> Exercise prompt
Rewrite the lines below with each "catalogue" changed to "catalog", leaving everything else unchanged.

> Stored records
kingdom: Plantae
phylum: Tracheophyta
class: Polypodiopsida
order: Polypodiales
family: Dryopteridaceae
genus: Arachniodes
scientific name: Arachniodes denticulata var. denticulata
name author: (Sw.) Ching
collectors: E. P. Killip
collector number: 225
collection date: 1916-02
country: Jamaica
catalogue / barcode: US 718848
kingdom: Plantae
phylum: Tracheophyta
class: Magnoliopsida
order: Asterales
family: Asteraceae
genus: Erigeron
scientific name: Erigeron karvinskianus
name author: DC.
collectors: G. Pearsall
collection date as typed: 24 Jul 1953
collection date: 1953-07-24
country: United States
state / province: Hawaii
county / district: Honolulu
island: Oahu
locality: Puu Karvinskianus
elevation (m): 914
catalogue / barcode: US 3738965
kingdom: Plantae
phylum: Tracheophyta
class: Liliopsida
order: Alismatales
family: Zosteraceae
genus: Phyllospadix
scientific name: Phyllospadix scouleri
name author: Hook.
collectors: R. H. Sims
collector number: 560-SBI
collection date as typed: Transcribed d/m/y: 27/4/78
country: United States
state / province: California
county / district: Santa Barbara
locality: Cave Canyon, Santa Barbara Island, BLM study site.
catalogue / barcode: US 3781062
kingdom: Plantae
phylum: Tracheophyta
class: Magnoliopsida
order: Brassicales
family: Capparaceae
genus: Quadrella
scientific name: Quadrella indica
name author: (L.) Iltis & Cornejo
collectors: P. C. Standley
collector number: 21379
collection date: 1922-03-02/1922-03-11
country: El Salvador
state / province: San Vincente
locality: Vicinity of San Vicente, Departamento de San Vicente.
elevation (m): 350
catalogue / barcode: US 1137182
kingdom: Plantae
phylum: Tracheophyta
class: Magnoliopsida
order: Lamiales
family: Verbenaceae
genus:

> Finished answer
kingdom: Plantae
phylum: Tracheophyta
class: Polypodiopsida
order: Polypodiales
family: Dryopteridaceae
genus: Arachniodes
scientific name: Arachniodes denticulata var. denticulata
name author: (Sw.) Ching
collectors: E. P. Killip
collector number: 225
collection date: 1916-02
country: Jamaica
catalog / barcode: US 718848
kingdom: Plantae
phylum: Tracheophyta
class: Magnoliopsida
order: Asterales
family: Asteraceae
genus: Erigeron
scientific name: Erigeron karvinskianus
name author: DC.
collectors: G. Pearsall
collection date as typed: 24 Jul 1953
collection date: 1953-07-24
country: United States
state / province: Hawaii
county / district: Honolulu
island: Oahu
locality: Puu Karvinskianus
elevation (m): 914
catalog / barcode: US 3738965
kingdom: Plantae
phylum: Tracheophyta
class: Liliopsida
order: Alismatales
family: Zosteraceae
genus: Phyllospadix
scientific name: Phyllospadix scouleri
name author: Hook.
collectors: R. H. Sims
collector number: 560-SBI
collection date as typed: Transcribed d/m/y: 27/4/78
country: United States
state / province: California
county / district: Santa Barbara
locality: Cave Canyon, Santa Barbara Island, BLM study site.
catalog / barcode: US 3781062
kingdom: Plantae
phylum: Tracheophyta
class: Magnoliopsida
order: Brassicales
family: Capparaceae
genus: Quadrella
scientific name: Quadrella indica
name author: (L.) Iltis & Cornejo
collectors: P. C. Standley
collector number: 21379
collection date: 1922-03-02/1922-03-11
country: El Salvador
state / province: San Vincente
locality: Vicinity of San Vicente, Departamento de San Vicente.
elevation (m): 350
catalog / barcode: US 1137182
kingdom: Plantae
phylum: Tracheophyta
class: Magnoliopsida
order: Lamiales
family: Verbenaceae
genus:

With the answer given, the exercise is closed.